-- Opening Marker --

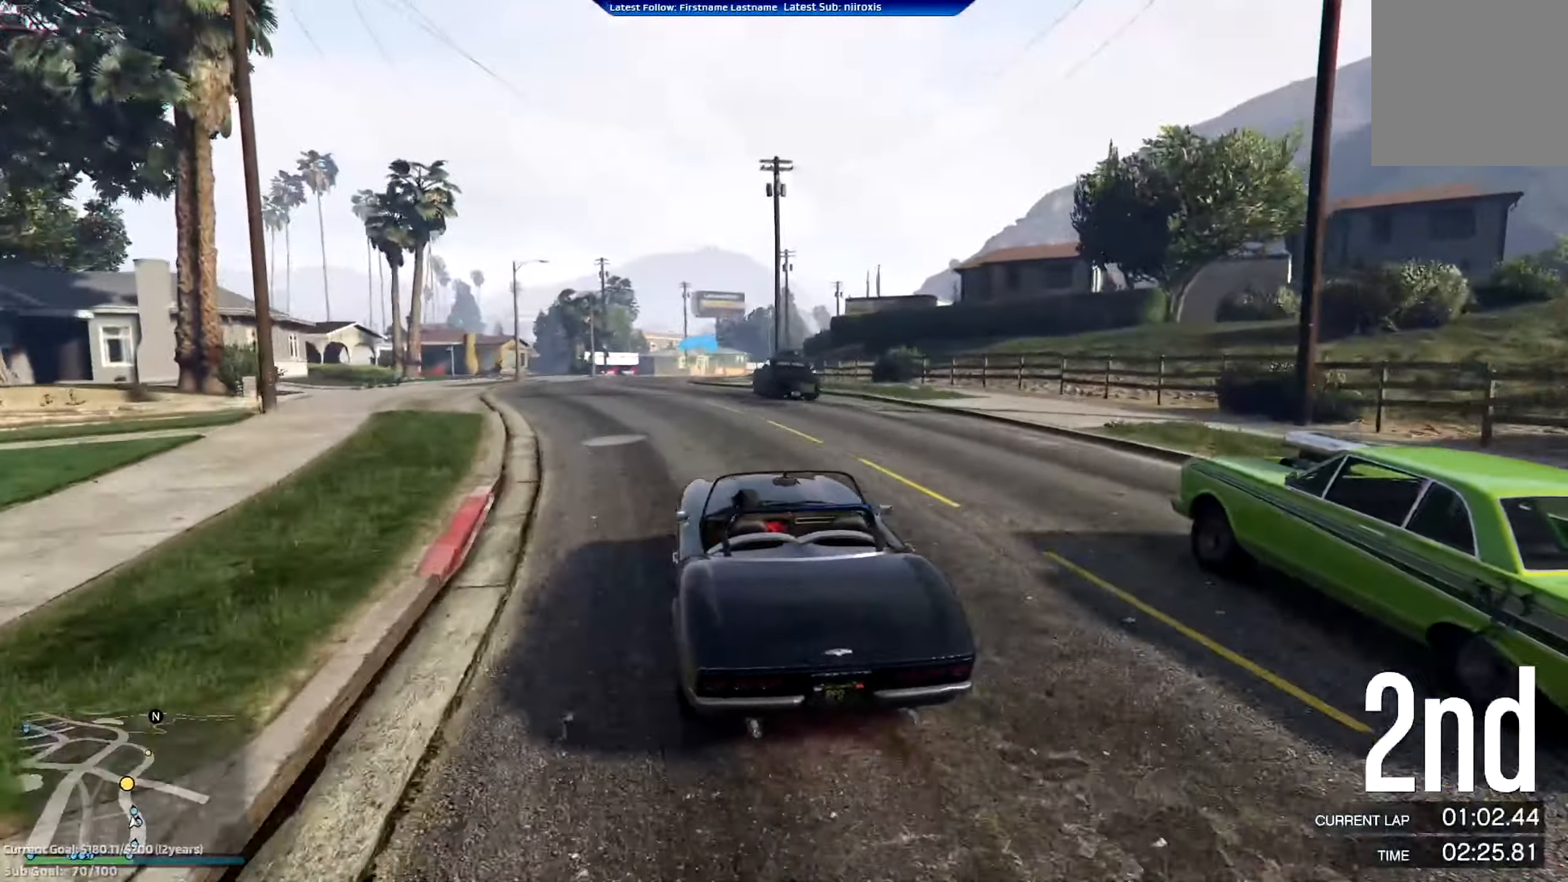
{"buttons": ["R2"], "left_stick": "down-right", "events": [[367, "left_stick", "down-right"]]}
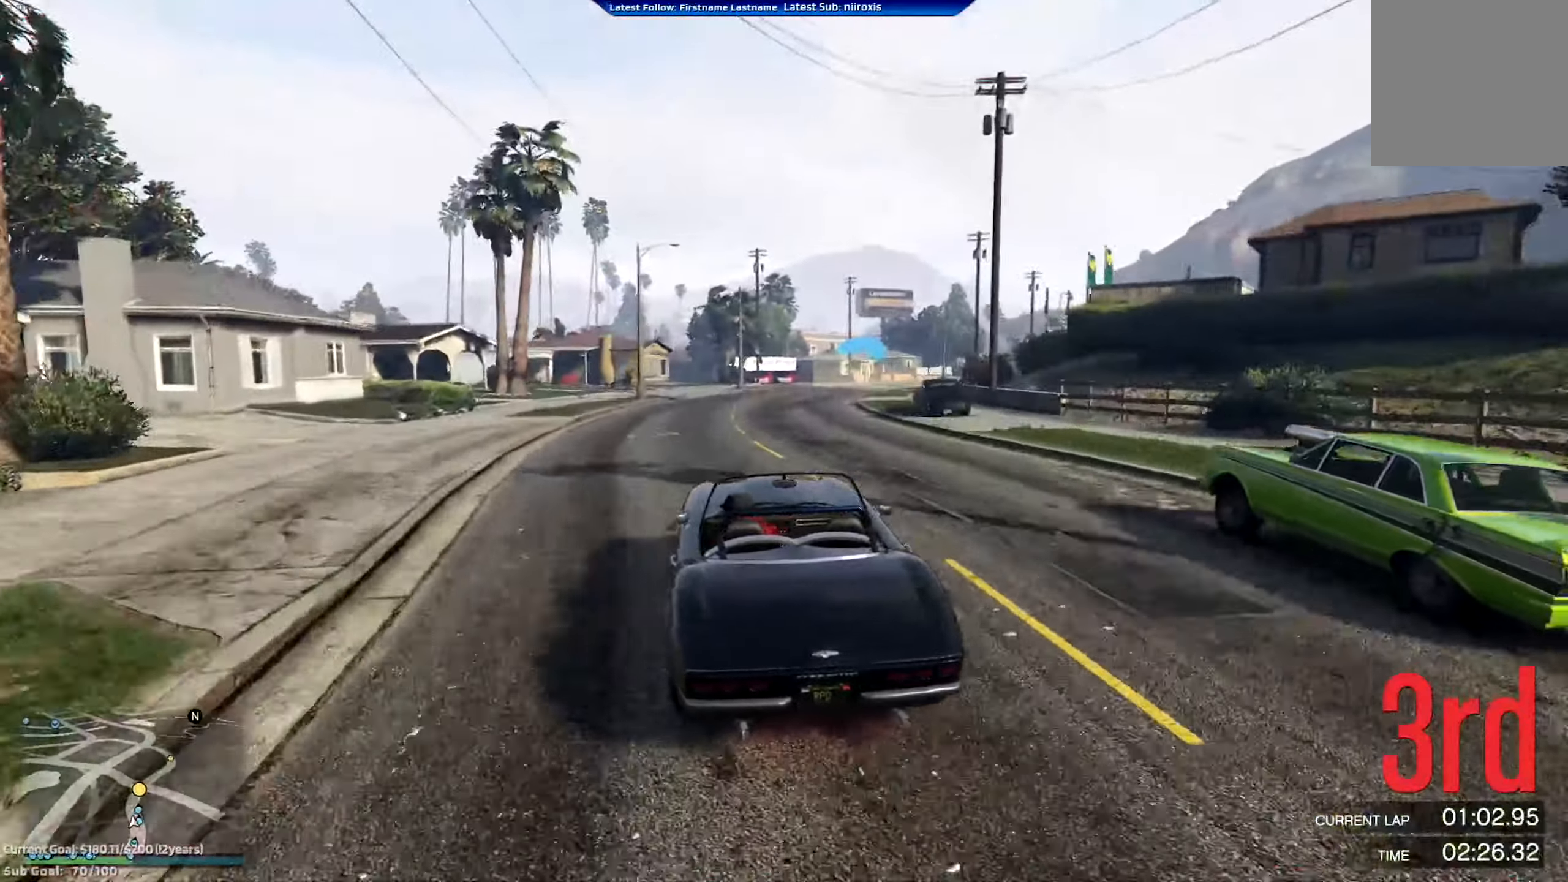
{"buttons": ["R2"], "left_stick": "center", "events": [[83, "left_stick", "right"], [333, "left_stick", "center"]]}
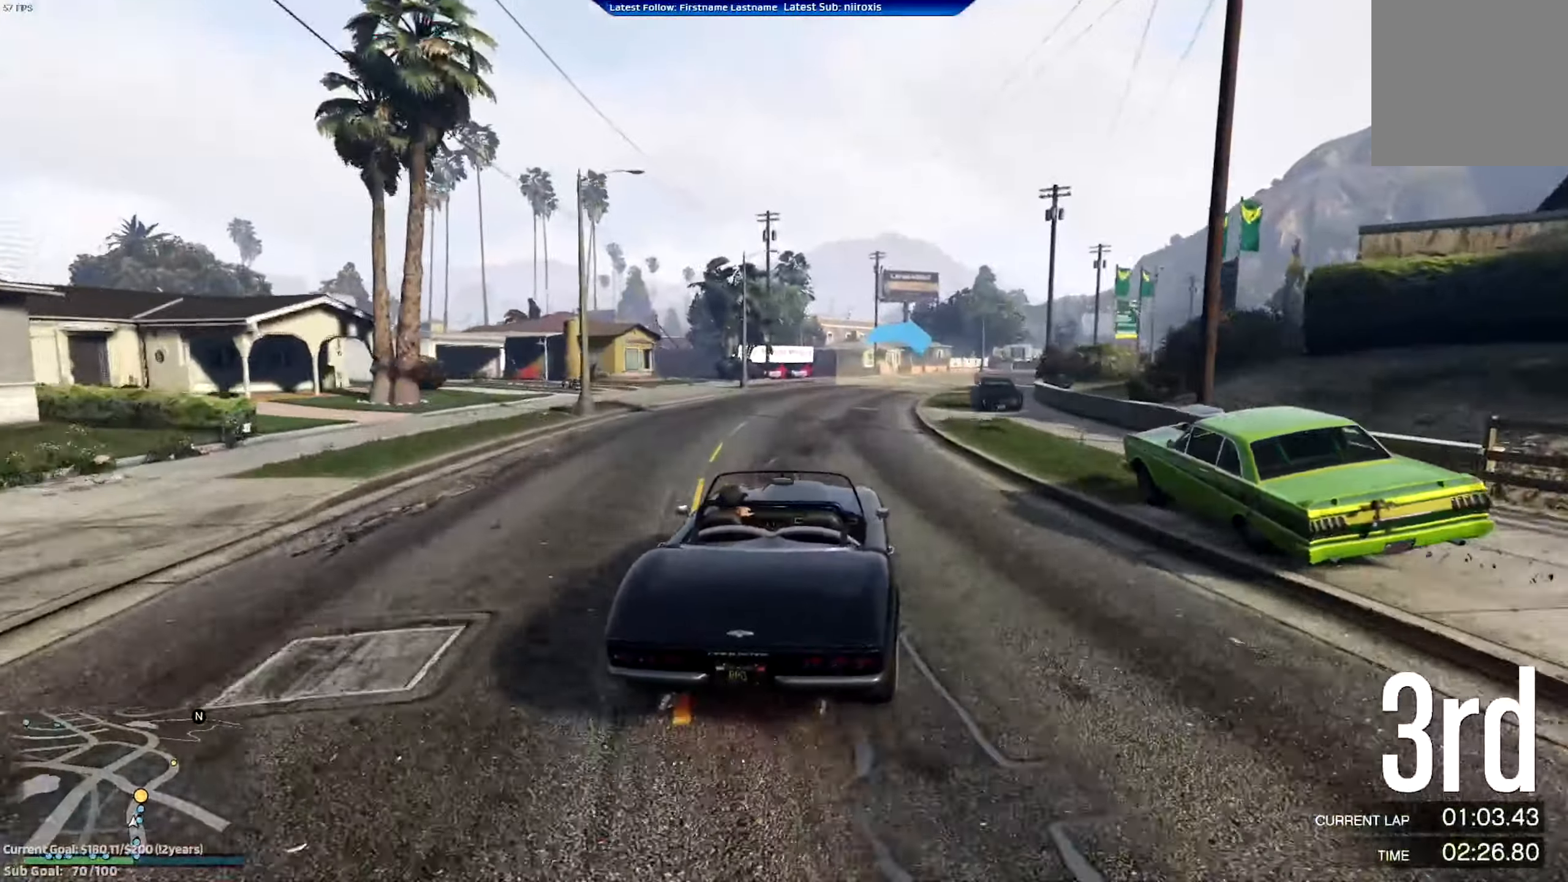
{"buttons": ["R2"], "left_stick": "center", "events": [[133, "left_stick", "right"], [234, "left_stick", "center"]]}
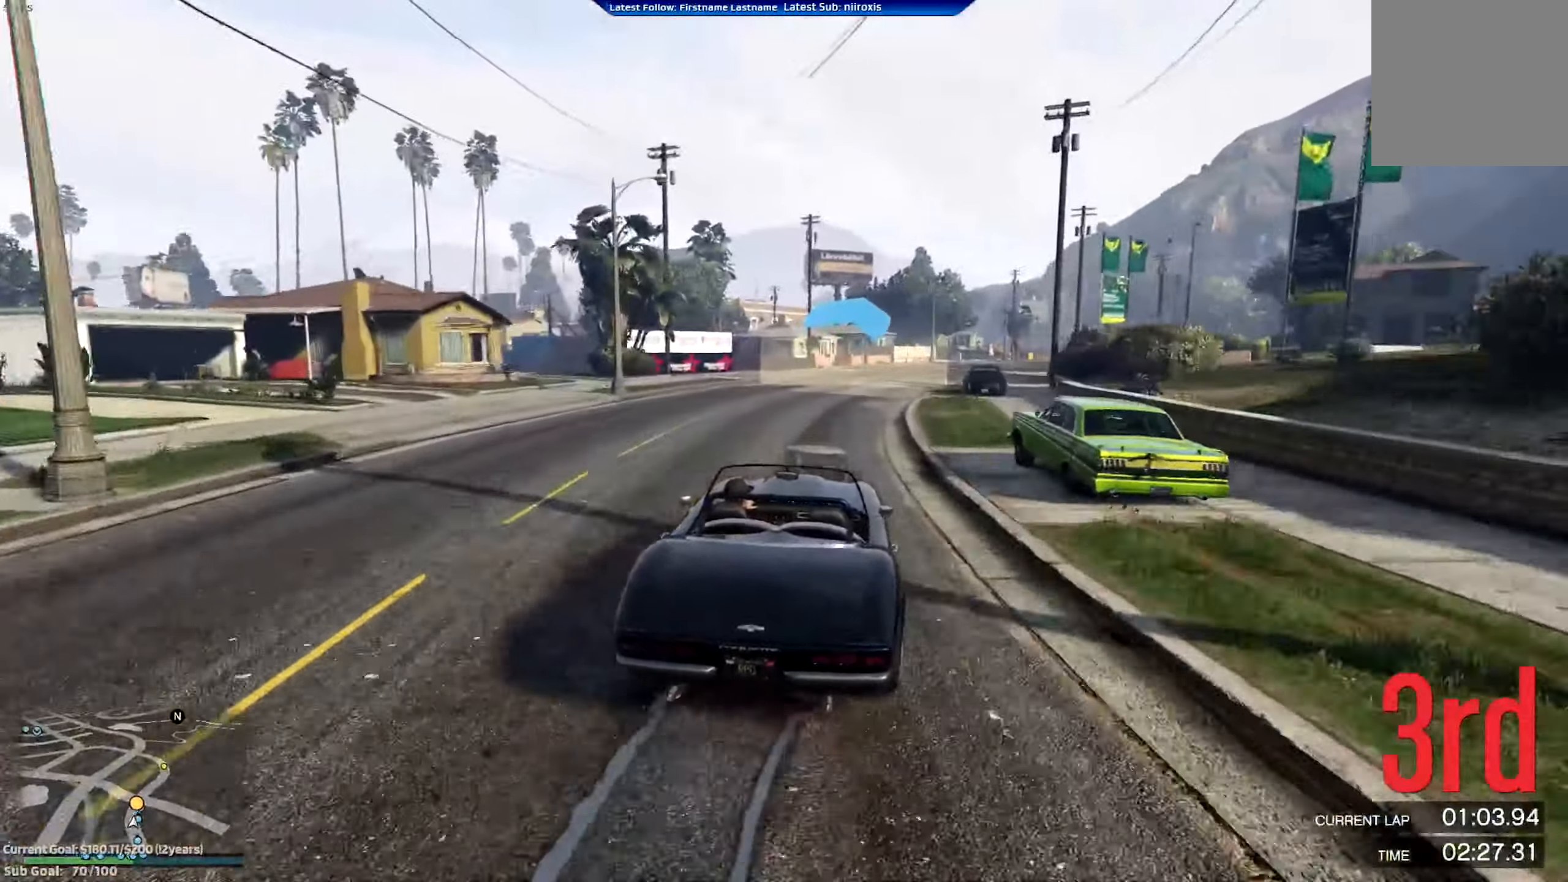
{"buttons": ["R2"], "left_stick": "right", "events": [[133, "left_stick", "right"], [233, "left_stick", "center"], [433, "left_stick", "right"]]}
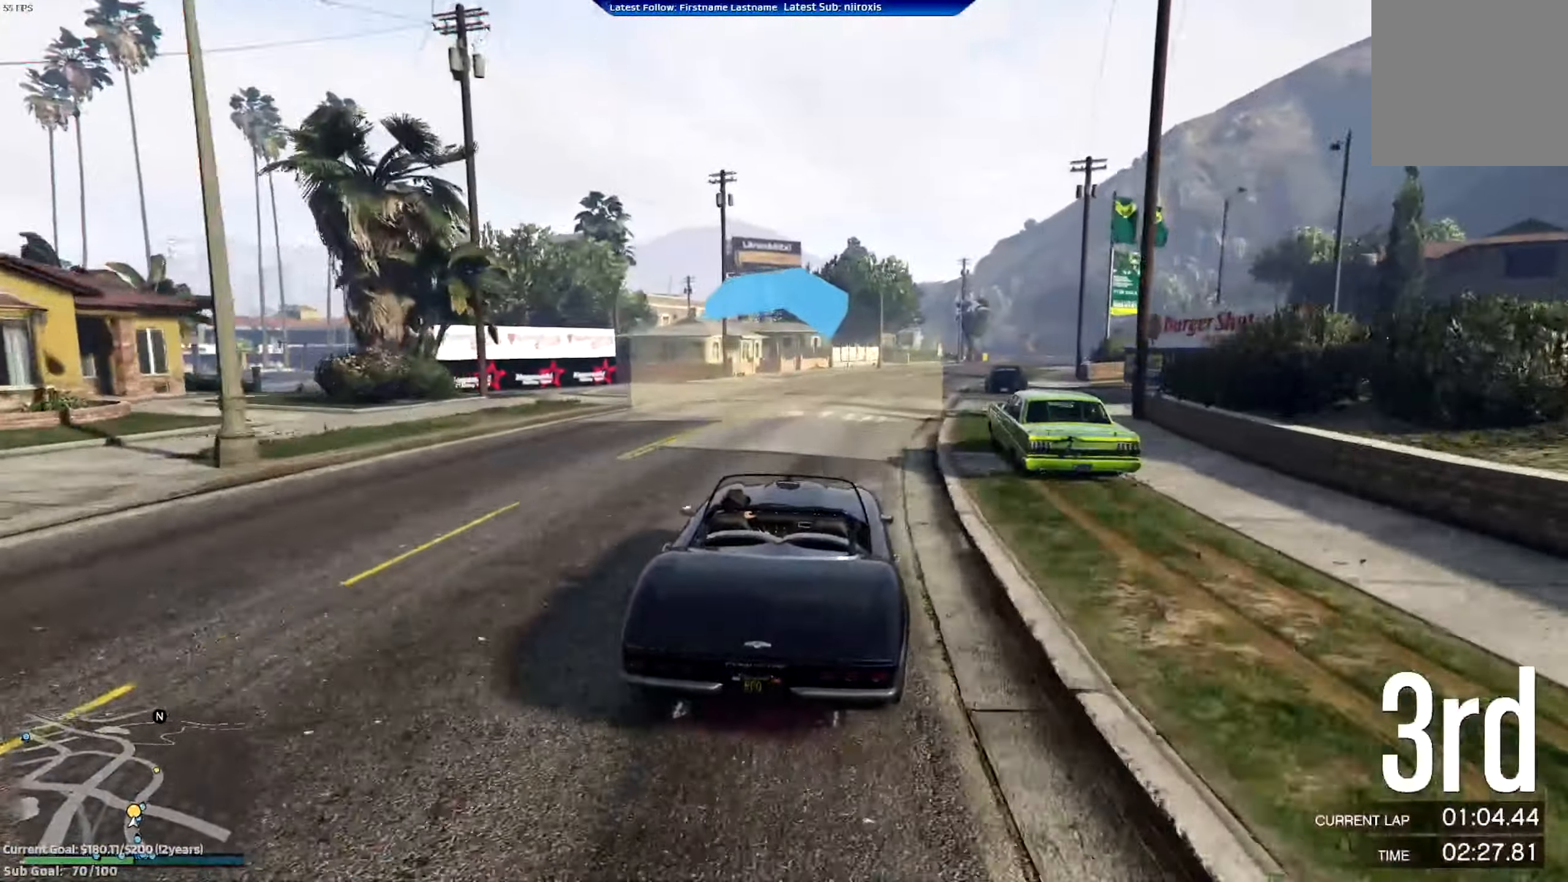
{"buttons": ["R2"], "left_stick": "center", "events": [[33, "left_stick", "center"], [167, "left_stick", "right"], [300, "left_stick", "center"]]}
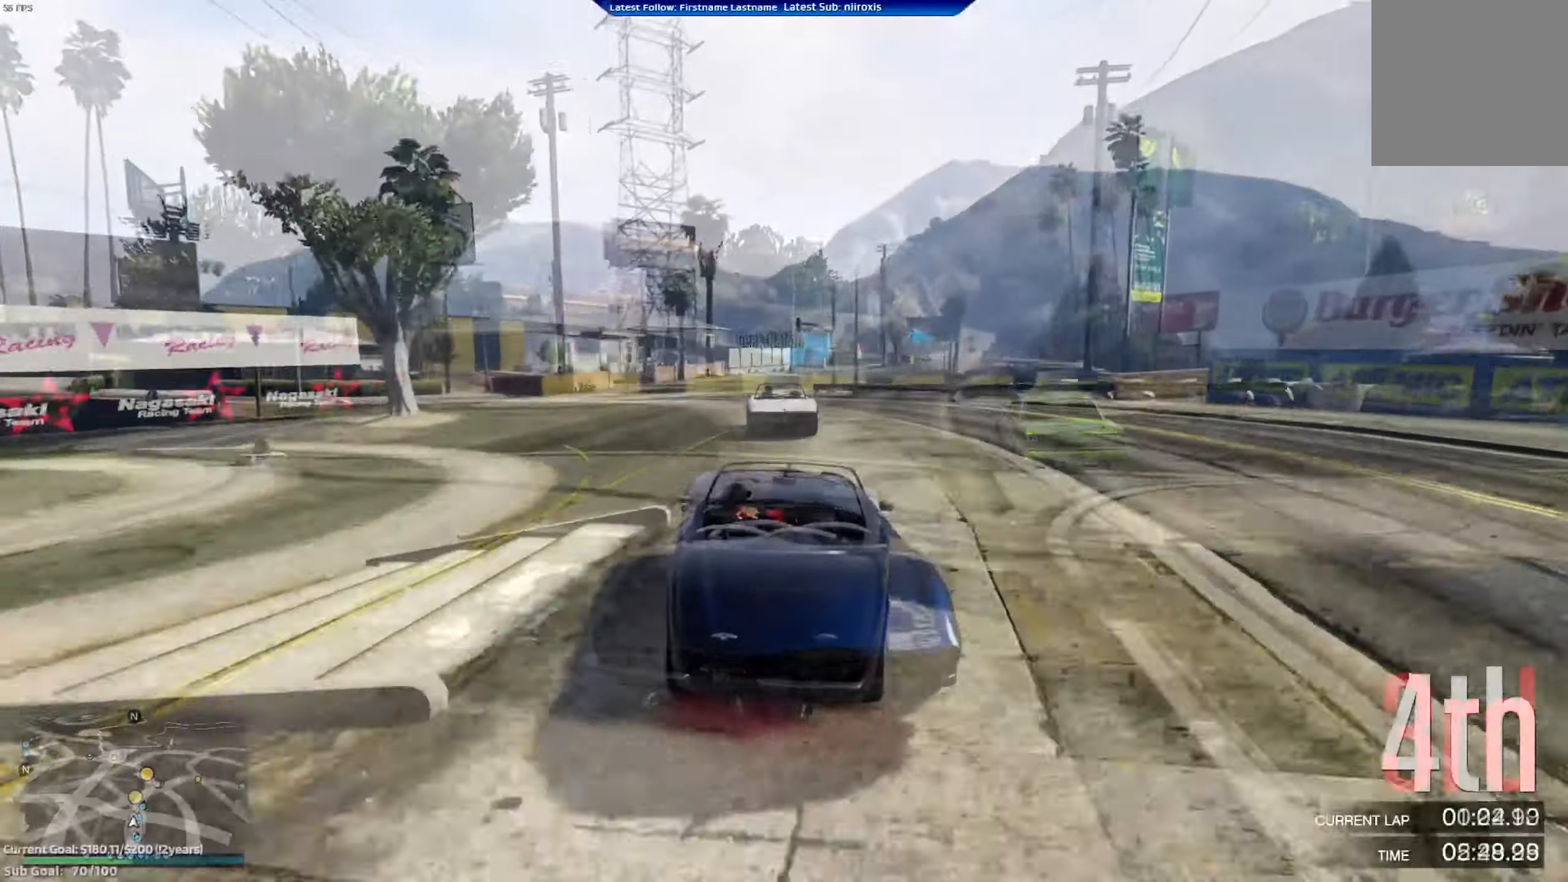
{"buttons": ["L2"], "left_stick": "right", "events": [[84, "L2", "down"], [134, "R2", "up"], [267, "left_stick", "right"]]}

-- Closing Marker --

EXERCISE REQUIREMENTS
Instruction for this listing: copy it exactly, but leave the images behind.

WRITTEN ANSWER
{"buttons": ["R2"], "left_stick": "down-right", "events": [[367, "left_stick", "down-right"]]}
{"buttons": ["R2"], "left_stick": "center", "events": [[83, "left_stick", "right"], [333, "left_stick", "center"]]}
{"buttons": ["R2"], "left_stick": "center", "events": [[133, "left_stick", "right"], [234, "left_stick", "center"]]}
{"buttons": ["R2"], "left_stick": "right", "events": [[133, "left_stick", "right"], [233, "left_stick", "center"], [433, "left_stick", "right"]]}
{"buttons": ["R2"], "left_stick": "center", "events": [[33, "left_stick", "center"], [167, "left_stick", "right"], [300, "left_stick", "center"]]}
{"buttons": ["L2"], "left_stick": "right", "events": [[84, "L2", "down"], [134, "R2", "up"], [267, "left_stick", "right"]]}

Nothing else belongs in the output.